What funny jokes about three sins you can tell and make people laugh? An example I can give is a clean 3 sisters jokes that will for sure put a smile on everyones mouth and help you make three sins pranks.

Boy goes to confession and tells the priest he has been with a girl of loose morals.

"That's a grievous sin," the priest says. "Tell me: Was it Mary O'Hara?"
"No, Father."
"Was it Kate Dannaher?"
"No, Father."
"Was it Kathleen McGonigle?"
"No, Father. I don't want to say who it was."
Later, as the boy leaves the church, he sees a friend, who asks him, "How'd it go?"
He answers, "Well, I got ten Hail Marys, five Our Fathers... and three great leads."

Three men die, and go to the pearly gates...
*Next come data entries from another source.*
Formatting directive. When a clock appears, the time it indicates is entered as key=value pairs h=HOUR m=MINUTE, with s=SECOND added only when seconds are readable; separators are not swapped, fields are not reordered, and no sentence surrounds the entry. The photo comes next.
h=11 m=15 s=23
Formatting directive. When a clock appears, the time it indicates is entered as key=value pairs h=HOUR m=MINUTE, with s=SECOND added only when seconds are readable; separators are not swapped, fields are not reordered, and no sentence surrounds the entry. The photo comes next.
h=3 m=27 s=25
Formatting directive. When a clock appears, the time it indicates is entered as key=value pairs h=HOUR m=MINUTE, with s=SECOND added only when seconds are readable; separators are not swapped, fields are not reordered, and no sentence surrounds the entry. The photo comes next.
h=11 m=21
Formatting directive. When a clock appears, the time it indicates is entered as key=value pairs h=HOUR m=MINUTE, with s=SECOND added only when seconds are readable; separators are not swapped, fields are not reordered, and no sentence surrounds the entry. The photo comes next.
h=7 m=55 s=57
St. Peter walks up to the firsts, and he says: "You have lived a good life, but you have cheated on your wife many times. Confess here before your friends, and you will be allowed into heaven."
The man says: "I slept with a different woman every week of my ten-year marriage. I beg for forgiveness."
St. Peter forgives him, and gives him a bicycle. He tells him that he must travel for a thousand miles as penance, and think about his sin.
The second man says:"I was married for five years, and I slept with a different woman as a lover each year. I beg for forgiveness."
St. Peter forgives him, and gives him a motorcycle. He tells him that he must travel for a thousand miles as penance, and think about his sin.
The third man says: "I was married for a month, and stayed faithful throughout. Then my wife died, so I committed s**... so I may be with her."
St. Peter tells him: "I know. Follow me." He then leads him to a helicopter, and tells him to enjoy the ride. The man soon enough passes the other two men, who see him land a short distance away. They eventually catch up to him, and see he is crying.
The first two men ask him: "Why are you crying? You have no sins to atone for!"
The third says: "I just saw my wife... She was skateboarding."

An elderly man walks into a confessional...
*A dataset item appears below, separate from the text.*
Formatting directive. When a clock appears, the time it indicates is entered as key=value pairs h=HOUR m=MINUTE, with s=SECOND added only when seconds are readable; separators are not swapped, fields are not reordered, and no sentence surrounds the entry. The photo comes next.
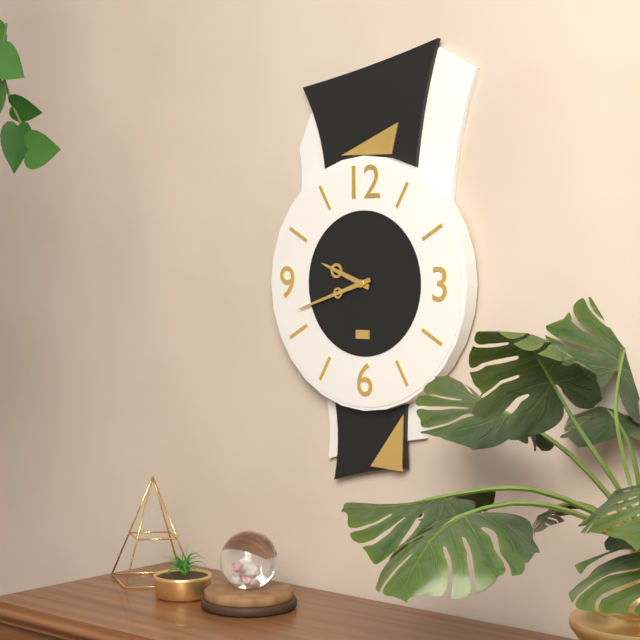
h=9 m=42
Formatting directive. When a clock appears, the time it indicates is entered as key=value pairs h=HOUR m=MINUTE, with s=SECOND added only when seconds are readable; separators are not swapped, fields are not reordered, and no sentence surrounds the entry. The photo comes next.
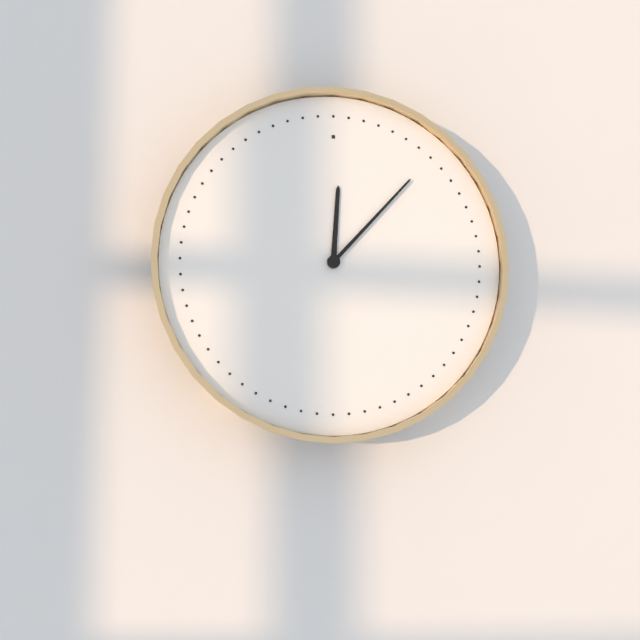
h=12 m=7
An elderly man walks into a confessional. The following conversation ensues Man: "I am 92 years old, have a wonderful wife of 70 years, many children, grandchildren, and great-grandchildren. Yesterday, I picked up two college girls, hitchhiking. We went to a motel, where I had s**... with each of them three times."
Priest: "Are you sorry for your sins?"
Man: "What sins?"
Priest: "What kind of a Catholic are you?"
Man: "I'm Jewish."
Priest: "Why are you telling me all this?"
Man: "I'm 92 years old. I'm telling everybody .

Confession

Matthew goes into a confessional box and says "Bless me father for I have sinned, I have been with a loose woman."
The Priest says "is that you Matthew?"
"Yes father, it is I."
"Who was the woman you were with?"
"I cannot tell you for I do not wish to sully her reputation."
The priest asks "Was it Brenda O'Malley?"
"No father."
"Was it Fiona MacDonald?"
"No father."
"Was it Ann Brown?"
"No father, I cannot tell you."
The priest says "I admire your perseverance but you must atone for your sins. Your penance will be five Our Fathers and four Hail Marys."
Matthew goes back to his pew and his buddy Sean slides over and asks "What did you get?" Matthew replies "I got five Our Fathers, four Hail Marys and three good leads."
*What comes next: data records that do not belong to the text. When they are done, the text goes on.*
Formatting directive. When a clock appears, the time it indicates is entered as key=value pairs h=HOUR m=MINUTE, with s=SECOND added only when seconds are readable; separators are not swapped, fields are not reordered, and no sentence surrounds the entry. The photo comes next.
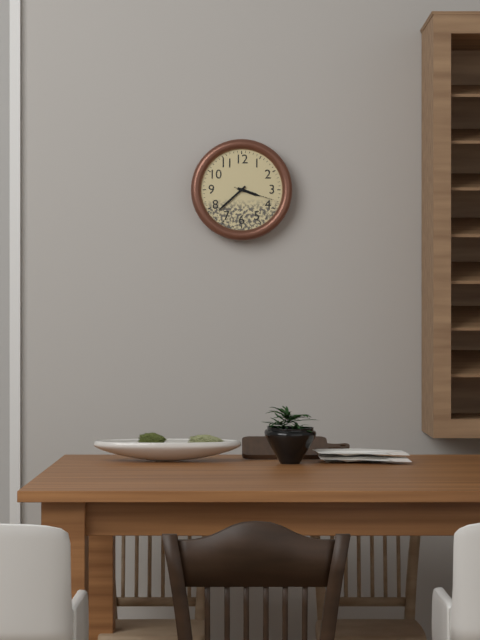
h=3 m=38
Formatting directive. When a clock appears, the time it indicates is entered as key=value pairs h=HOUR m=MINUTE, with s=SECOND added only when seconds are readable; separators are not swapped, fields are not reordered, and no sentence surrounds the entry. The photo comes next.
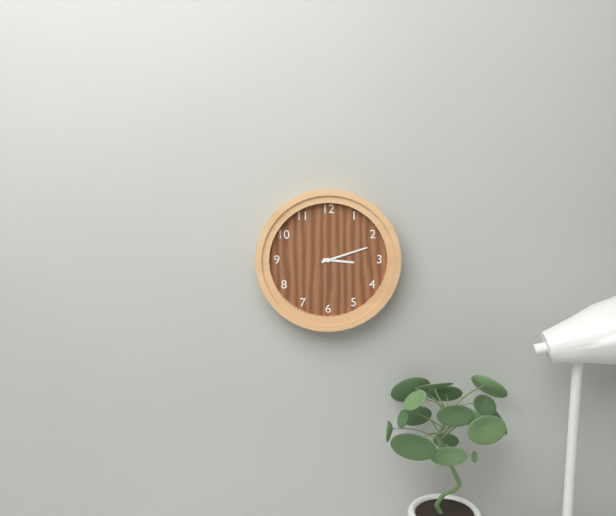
h=3 m=12
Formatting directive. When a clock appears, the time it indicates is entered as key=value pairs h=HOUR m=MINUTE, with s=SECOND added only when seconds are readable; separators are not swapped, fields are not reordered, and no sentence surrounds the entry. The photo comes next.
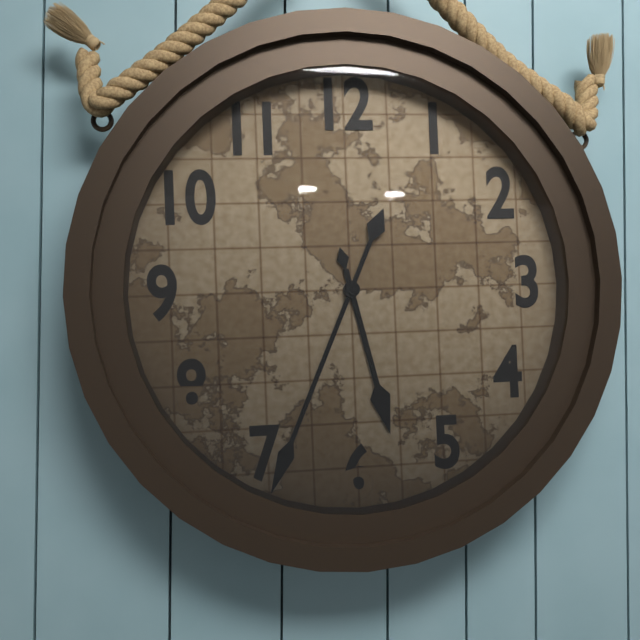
h=5 m=34
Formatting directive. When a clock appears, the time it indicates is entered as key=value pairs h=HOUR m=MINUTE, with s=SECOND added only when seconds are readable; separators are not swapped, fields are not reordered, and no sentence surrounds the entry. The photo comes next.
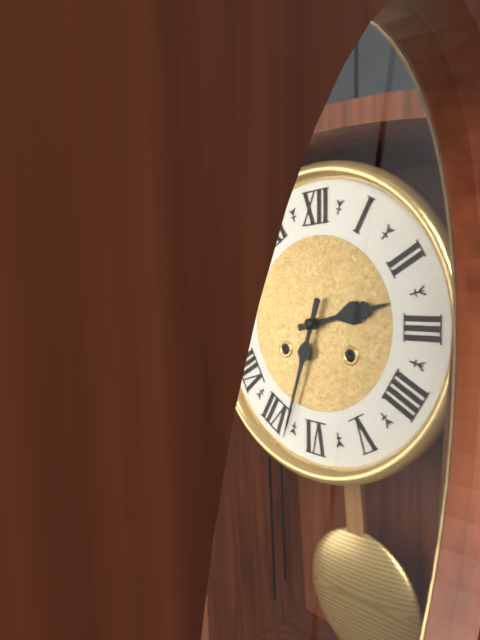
h=2 m=33
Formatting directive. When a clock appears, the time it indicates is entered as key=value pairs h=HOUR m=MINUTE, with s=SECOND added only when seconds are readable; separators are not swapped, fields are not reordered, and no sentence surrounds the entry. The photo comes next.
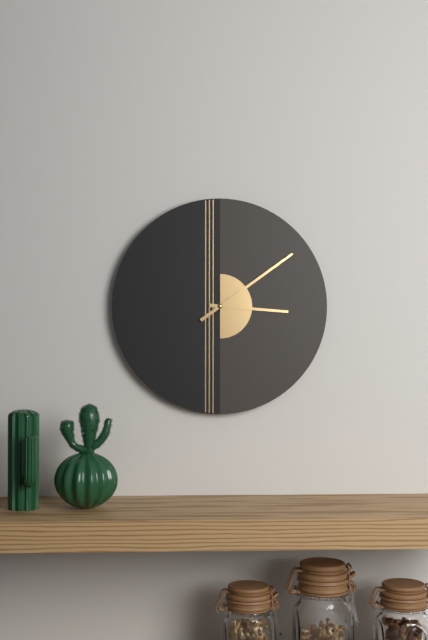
h=3 m=9
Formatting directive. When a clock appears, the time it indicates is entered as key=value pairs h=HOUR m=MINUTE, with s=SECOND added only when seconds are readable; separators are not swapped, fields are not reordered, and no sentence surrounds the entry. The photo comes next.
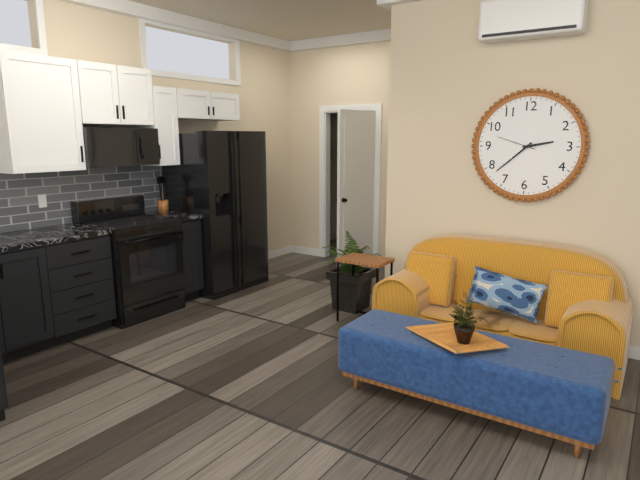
h=2 m=38
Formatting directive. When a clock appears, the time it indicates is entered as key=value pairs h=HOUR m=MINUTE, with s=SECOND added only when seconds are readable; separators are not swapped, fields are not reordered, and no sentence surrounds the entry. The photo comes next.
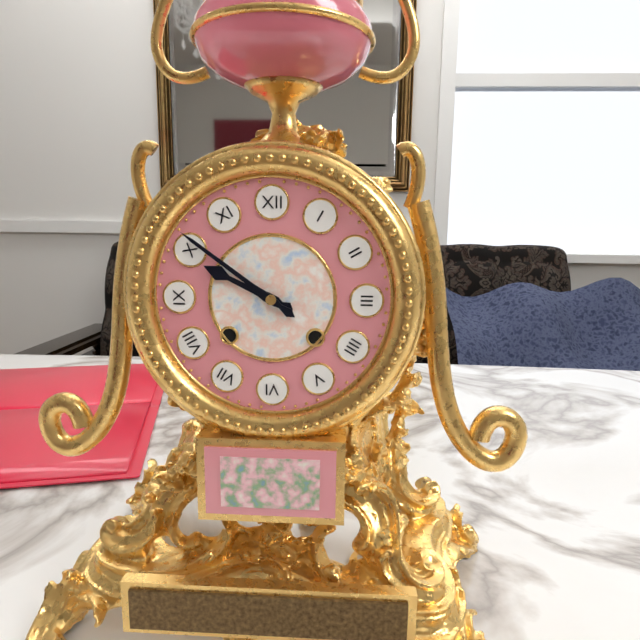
h=9 m=51
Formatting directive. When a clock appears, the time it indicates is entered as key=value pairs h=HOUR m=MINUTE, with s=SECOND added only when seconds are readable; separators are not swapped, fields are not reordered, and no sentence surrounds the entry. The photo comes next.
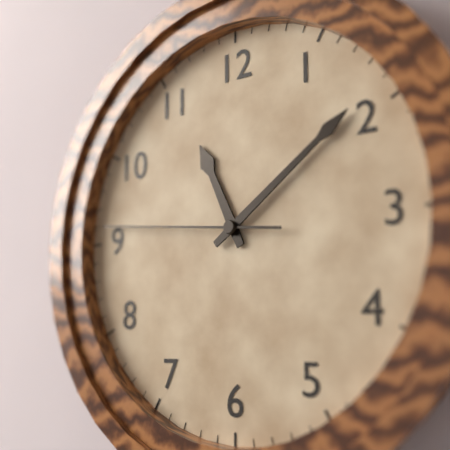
h=11 m=9 s=46
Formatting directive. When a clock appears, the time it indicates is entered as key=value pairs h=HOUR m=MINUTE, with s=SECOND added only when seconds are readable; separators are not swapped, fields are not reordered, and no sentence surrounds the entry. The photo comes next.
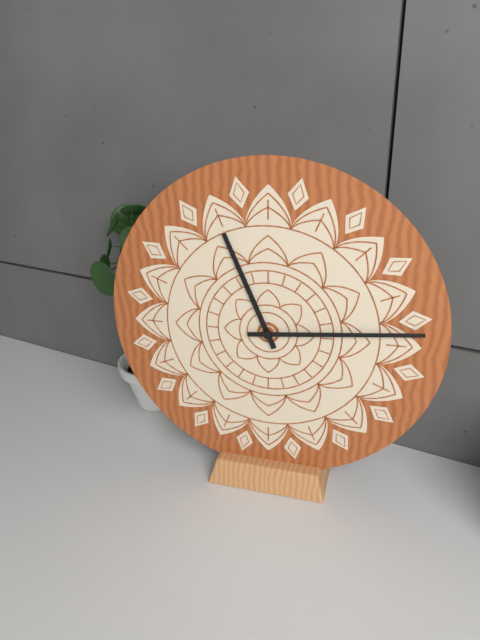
h=11 m=14
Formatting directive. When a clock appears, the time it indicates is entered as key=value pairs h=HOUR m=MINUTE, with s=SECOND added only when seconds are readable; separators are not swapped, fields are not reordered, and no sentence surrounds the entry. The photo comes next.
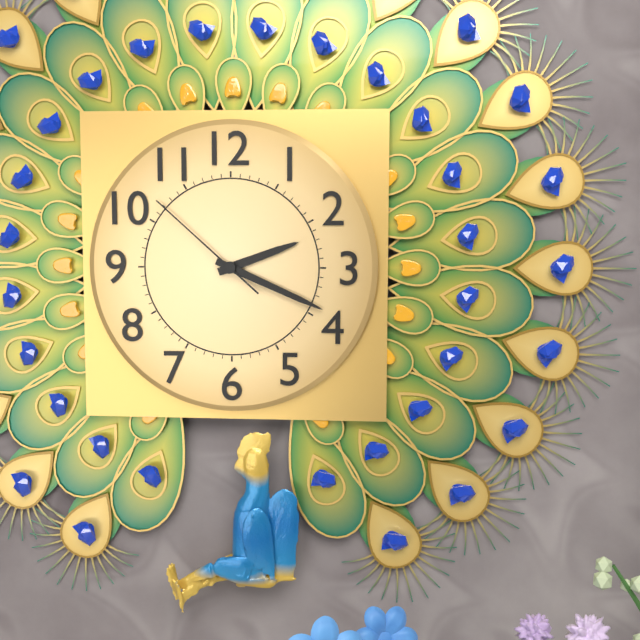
h=2 m=19 s=52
Forgive me Father for I have Sinned

A teenage boy goes to confession. Forgive me Father, for I have sinned. I've had premarital s**....
The priest says My son, who was the young lady? Was it Mary O'Toole?
I won't say her name. I don't want her to get in trouble.
Was it Jane Thompson? Laura Smith?
Father, I'm not saying who it was.
He exits the confessional and his friend asks What'd you get?
Ten Hail Mary's, five Our Father's, and three good leads.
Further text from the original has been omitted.